There exists a certain breed of sportswear collector for whom authenticity is paramount. Even if an item—say, a pair of team-licensed basketball shorts—includes details that are also included on items made for the athletes, they’re essentially well-made replicas that are mass-produced. Which means they’re not enough. What Players Trunk sells is items made for the athletes directly by the manufacturer of the item, to performance specifications—goods with the nuclear-grade touches (like an individual player’s number or initials sewn into an item) that separate them from the civilian version.

But most of the Trunk Clubs’ items hold value for another reason—the player.

“The quality matters,” says Matthews, “and at the same time there’s the sentimental value. If you’re a fan you could say, ‘Hey, this is actually [former Michigan QB] Shea Patterson’s shirt, this is actually Shea Patterson’s bag’. And they can prove it. We have pictures that go up with the item where the player is wearing the shoes, or the jersey.” All of the items on The Players Trunk are effectively 1 of 1.

After compulsively checking for Kansas Jayhawks related items—Manny Miles, Les Miles’ son, is a seller, as is former star PG Tyshawn Taylor—I began browsing with Chase Jeter’s trunk. Jeter was a McDonald’s All-American who played for both Duke and Arizona, which I thought might lead to a variety of rare items from two blue-blood basketball programs. I was … not wrong, and many sold out items in Jeter’s trunk sold for $300 or more. The highest-value item on the site is a 2018 Final Four chair signed by the Michigan team that made it to the national title game.

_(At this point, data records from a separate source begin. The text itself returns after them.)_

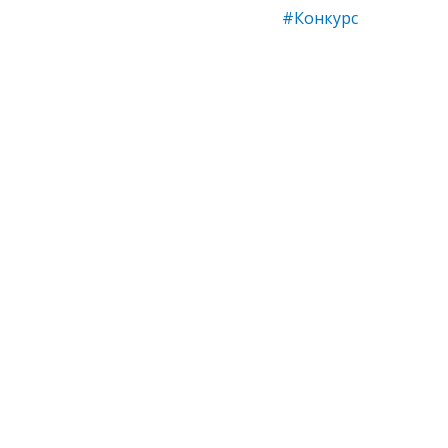
#Конкурс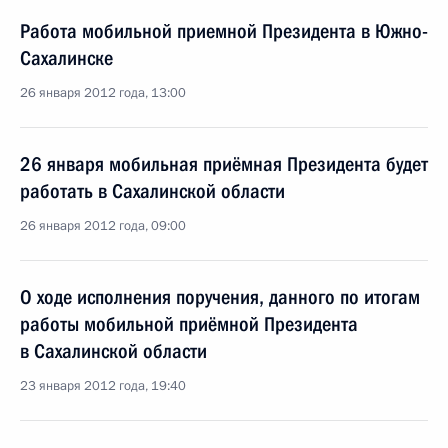
Работа мобильной приемной Президента в Южно-
Сахалинске
26 января 2012 года, 13:00
26 января мобильная приёмная Президента будет
работать в Сахалинской области
26 января 2012 года, 09:00
О ходе исполнения поручения, данного по итогам
работы мобильной приёмной Президента
в Сахалинской области
23 января 2012 года, 19:40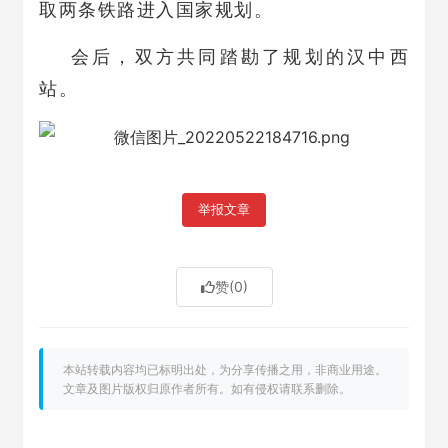
取两条铁路进入国家规划。
会后，双方共同踏勘了规划的汉中西
站。
举报文章
赞
(0)
本站转载内容均已标明出处，为分享传播之用，非商业用途。
文章及图片版权归原作者所有。如有侵权请联系删除。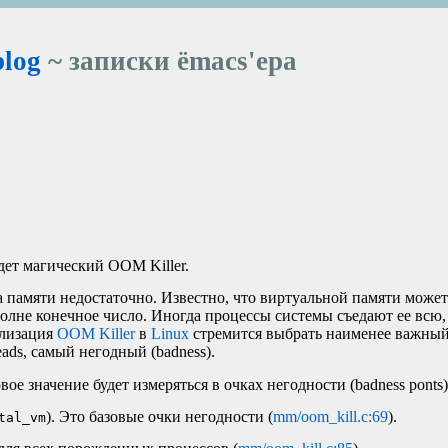
blog
~ записки ёmacs'ера
дет магический
OOM
Killer.
да памяти недостаточно. Известно, что виртуальной памяти може
полне конечное число. Иногда процессы системы съедают ее всю,
ализация
OOM
Killer
в
Linux
стремится выбрать наименее важный
reads, самый негодный (badness).
е значение будет измеряться в очках негодности (badness ponts)
). Это базовые очки негодности (
mm/oom_kill.c:69
).
tal_vm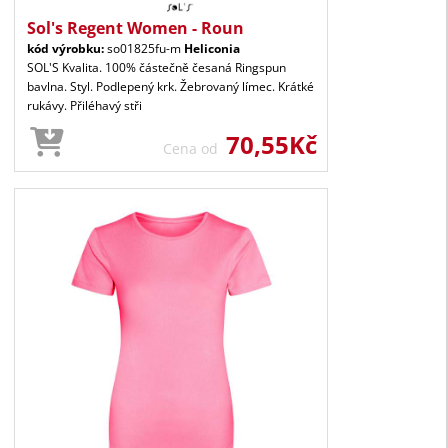
Sol's Regent Women - Roun
kód výrobku:
so01825fu-m
Heliconia
SOL'S Kvalita. 100% částečně česaná Ringspun
bavlna. Styl. Podlepený krk. Žebrovaný límec. Krátké
rukávy. Přiléhavý stři
70,55Kč
Cena od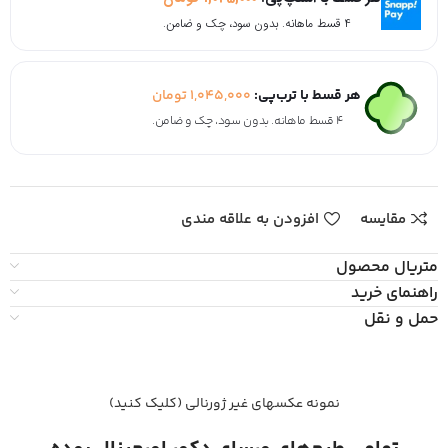
۴ قسط ماهانه. بدون سود، چک و ضامن.
هر قسط با ترب‌پی:
1,045,000
تومان
۴ قسط ماهانه. بدون سود، چک و ضامن.
مقایسه
افزودن به علاقه مندی
متریال محصول
راهنمای خرید
حمل و نقل
نمونه عکسهای غیر ژورنالی (کلیک کنید)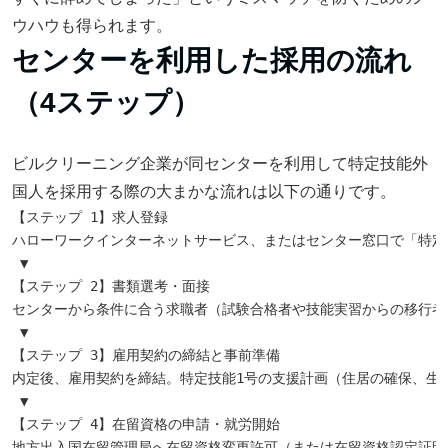
ウハウも得られます。
センターを利用した採用の流れ
（4ステップ）
ビルクリーニング企業が同センターを利用して特定技能外
国人を採用する際の大まかな流れは以下の通りです。
【ステップ 1】求人登録

ハローワークインターネットサービス、またはセンター窓口で「特定
 ▼

【ステップ 2】書類選考・面接

センターから条件に合う求職者（試験合格者や技能実習からの移行者
 ▼

【ステップ 3】雇用契約の締結と事前準備

内定後、雇用契約を締結。特定技能1号の支援計画（住居の確保、生活
 ▼

【ステップ 4】在留資格の申請・就労開始
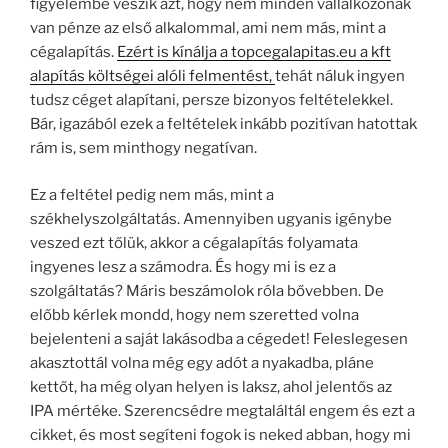
figyelembe veszik azt, hogy nem minden vállalkozónak
van pénze az első alkalommal, ami nem más, mint a
cégalapítás.
Ezért is kínálja a topcegalapitas.eu a kft
alapítás költségei alóli felmentést,
tehát náluk ingyen
tudsz céget alapítani, persze bizonyos feltételekkel.
Bár, igazából ezek a feltételek inkább pozitívan hatottak
rám is, sem minthogy negatívan.
Ez a feltétel pedig nem más, mint a
székhelyszolgáltatás. Amennyiben ugyanis igénybe
veszed ezt tőlük, akkor a cégalapítás folyamata
ingyenes lesz a számodra. És hogy mi is ez a
szolgáltatás? Máris beszámolok róla bővebben. De
előbb kérlek mondd, hogy nem szeretted volna
bejelenteni a saját lakásodba a cégedet! Feleslegesen
akasztottál volna még egy adót a nyakadba, pláne
kettőt, ha még olyan helyen is laksz, ahol jelentős az
IPA mértéke. Szerencsédre megtaláltál engem és ezt a
cikket, és most segíteni fogok is neked abban, hogy mi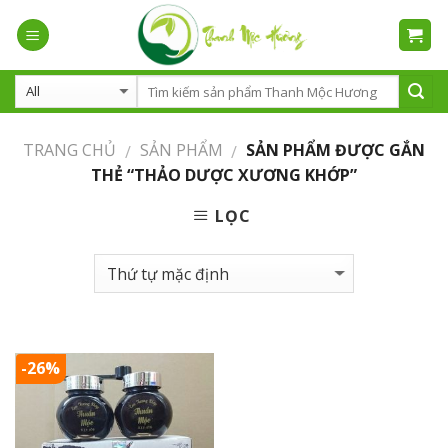
Skip
to
content
TRANG CHỦ
SẢN PHẨM
SẢN PHẨM ĐƯỢC GẮN
/
/
THẺ “THẢO DƯỢC XƯƠNG KHỚP”
LỌC
-26%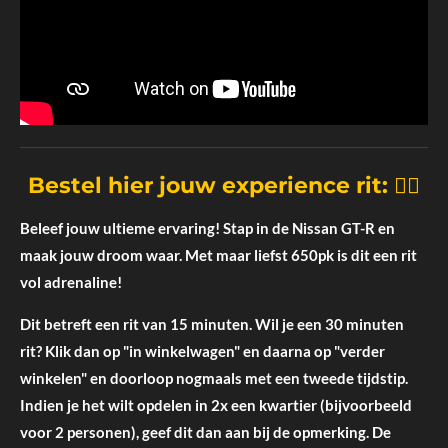
Bestel hier jouw experience rit: 👇🏼
Beleef jouw ultieme ervaring! Stap in de Nissan GT-R en
maak jouw droom waar. Met maar liefst 650pk is dit een rit
vol adrenaline!
Dit betreft een rit van 15 minuten. Wil je een 30 minuten
rit? Klik dan op "in winkelwagen" en daarna op "verder
winkelen" en doorloop nogmaals met een tweede tijdstip.
Indien je het wilt opdelen in 2x een kwartier (bijvoorbeeld
voor 2 personen), geef dit dan aan bij de opmerking. De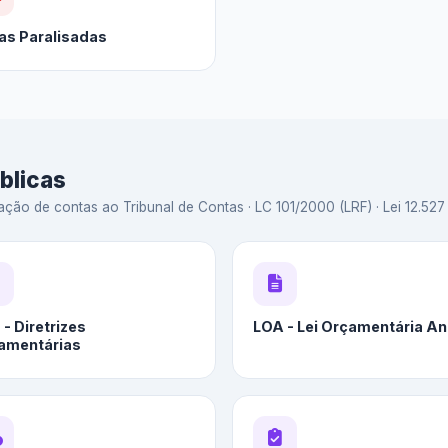
as Paralisadas
blicas
ação de contas ao Tribunal de Contas · LC 101/2000 (LRF) · Lei 12.527 
- Diretrizes
LOA - Lei Orçamentária An
amentárias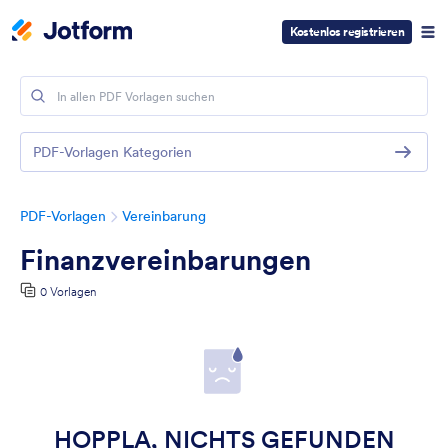
Kostenlos registrieren
PDF-Vorlagen Kategorien
PDF-Vorlagen
Vereinbarung
Finanzvereinbarungen
0 Vorlagen
HOPPLA, NICHTS GEFUNDEN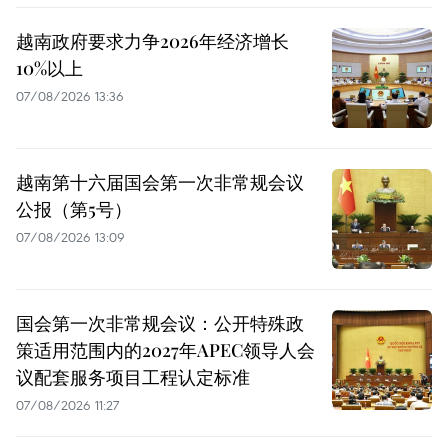
越南政府要求力争2026年经济增长
10%以上
07/08/2026 13:36
越南第十六届国会第一次非常规会议
公报（第5号）
07/08/2026 13:09
国会第一次非常规会议：公开特殊政
策适用范围内的2027年APEC领导人会
议配套服务项目工程认定标准
07/08/2026 11:27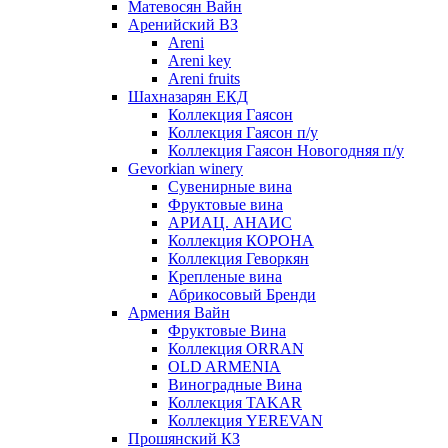
Матевосян Вайн
Аренийский ВЗ
Areni
Areni key
Areni fruits
Шахназарян ЕКД
Коллекция Гаясон
Коллекция Гаясон п/у
Коллекция Гаясон Новогодняя п/у
Gevorkian winery
Сувенирные вина
Фруктовые вина
АРИАЦ. АНАИС
Коллекция КОРОНА
Коллекция Геворкян
Крепленые вина
Абрикосовый Бренди
Армения Вайн
Фруктовые Вина
Коллекция ORRAN
OLD ARMENIA
Виноградные Вина
Коллекция TAKAR
Коллекция YEREVAN
Прошянский КЗ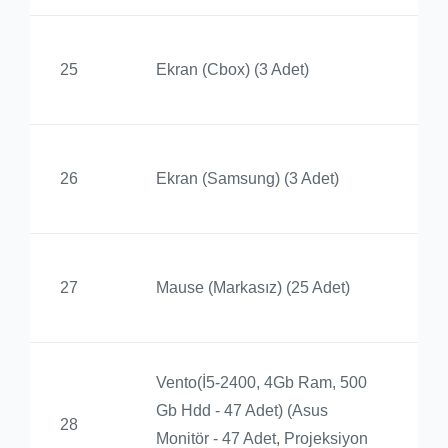
Ay
25
Ekran (Cbox) (3 Adet)
Yü
Ay
26
Ekran (Samsung) (3 Adet)
Yü
Ay
27
Mause (Markasız) (25 Adet)
Yü
Vento(İ5-2400, 4Gb Ram, 500
Gb Hdd - 47 Adet) (Asus
Ba
28
Monitör - 47 Adet, Projeksiyon
Yü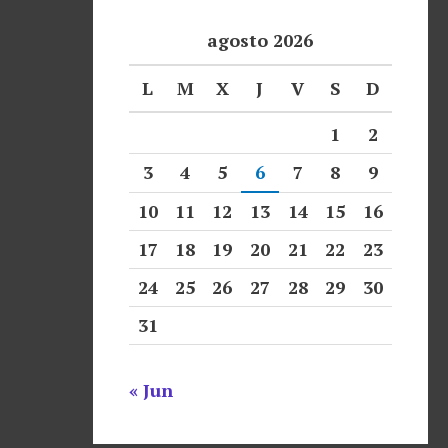
agosto 2026
L
M
X
J
V
S
D
1
2
3
4
5
6
7
8
9
10
11
12
13
14
15
16
17
18
19
20
21
22
23
24
25
26
27
28
29
30
31
« Jun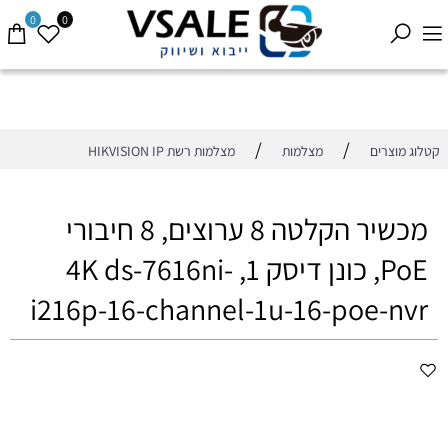
0
0
/
/
קטלוג מוצרים
מצלמות
מצלמות רשת HIKVISION IP
מכשיר הקלטה 8 ערוצים, 8 חיבורי
PoE, כונן דיסק 1, 4K ds-7616ni-
i216p-16-channel-1u-16-poe-nvr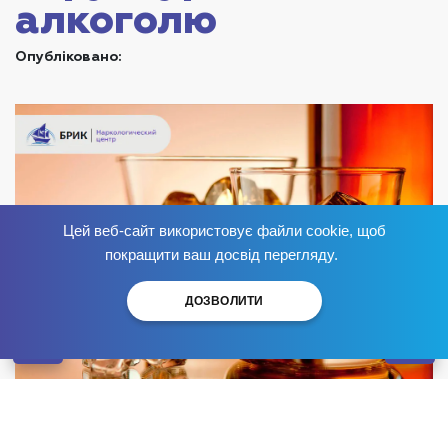
алкоголю
Опубліковано:
Цей веб-сайт використовує файли cookie, щоб
Позбудься залежності
зараз
!
покращити ваш досвід перегляду.
ДОЗВОЛИТИ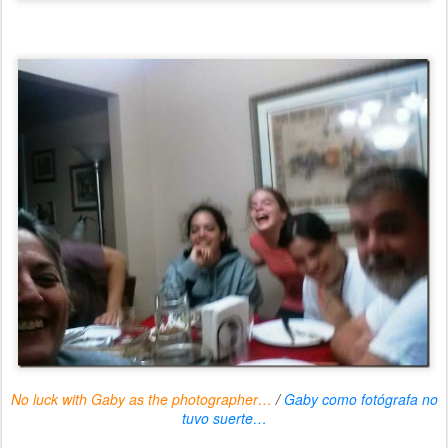
No luck with Gaby as the photographer…
/
Gaby como fotógrafa no
tuvo suerte…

How items are priced varies from agreement to agreement. “We have an open policy,” Matthews said. “We talk to the players directly about pricing. We give them our input, but the player has the ultimate say in everything.”

By design, the site does not include currently eligible athletes. But that’s not for lack of interest, by any means.

“It’s out of the question right now, and the only reason is to protect the player,” Matthews says. “If it were up to us—and the athlete could still play—we’d do it in a heartbeat. We could care less about the NCAA.”

While enormous cracks in the system have been exposed in recent years, an increasingly prominent racial justice movement in sports has inspired demands for action, now. As a result, the entire Division I athletics system is up in the air and the NCAA definition of “amateurism” will soon be a thing of the past. In an age of long-awaited player empowerment, this moment represents an unprecedented opportunity for athletes to organize, to negotiate, to activate as well as to make some money from value they created. While Players Trunk has its eyes on individual players’ welfare as opposed to larger systematic changes, its existence is yet another development toward a more equitable athletics system.